- About this exercise -
All records are to be restated word for word, with pictures excluded.

Dataset excerpts
========

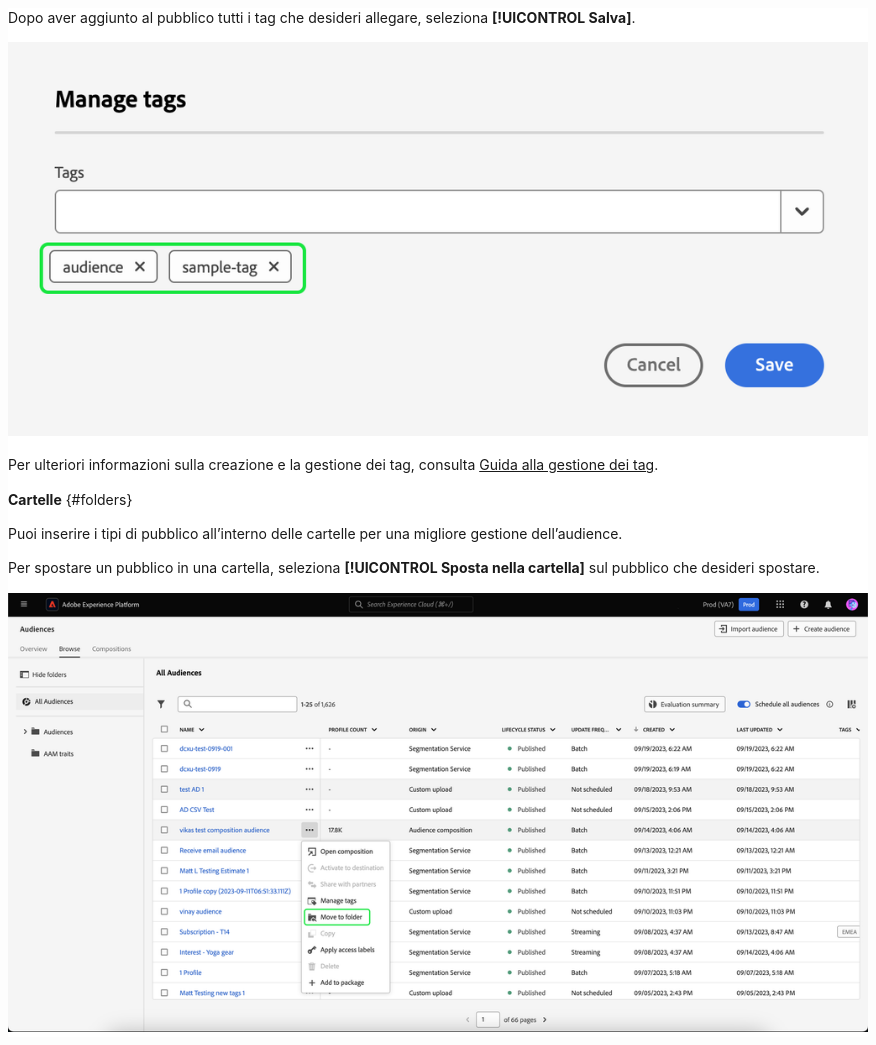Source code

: Dopo aver aggiunto al pubblico tutti i tag che desideri allegare, seleziona **[!UICONTROL Salva]**.

![Il giorno [!UICONTROL Gestione tag] a comparsa, i tag aggiunti vengono evidenziati.](../images/ui/overview/created-tags.png)

Per ulteriori informazioni sulla creazione e la gestione dei tag, consulta [Guida alla gestione dei tag](../../administrative-tags/ui/managing-tags.md).

**Cartelle** {#folders}

Puoi inserire i tipi di pubblico all’interno delle cartelle per una migliore gestione dell’audience.

Per spostare un pubblico in una cartella, seleziona **[!UICONTROL Sposta nella cartella]** sul pubblico che desideri spostare.

![Il [!UICONTROL Sposta nella cartella] viene selezionato per un pubblico specifico.](../images/ui/overview/browse-move-to-folder.png)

========

- Task solution -
Source code

: Dopo aver aggiunto al pubblico tutti i tag che desideri allegare, seleziona **[!UICONTROL Salva]**.

![Il giorno [!UICONTROL Gestione tag] a comparsa, i tag aggiunti vengono evidenziati.](../images/ui/overview/created-tags.png)

Per ulteriori informazioni sulla creazione e la gestione dei tag, consulta [Guida alla gestione dei tag](../../administrative-tags/ui/managing-tags.md).

**Cartelle** {#folders}

Puoi inserire i tipi di pubblico all’interno delle cartelle per una migliore gestione dell’audience.

Per spostare un pubblico in una cartella, seleziona **[!UICONTROL Sposta nella cartella]** sul pubblico che desideri spostare.

![Il [!UICONTROL Sposta nella cartella] viene selezionato per un pubblico specifico.](../images/ui/overview/browse-move-to-folder.png)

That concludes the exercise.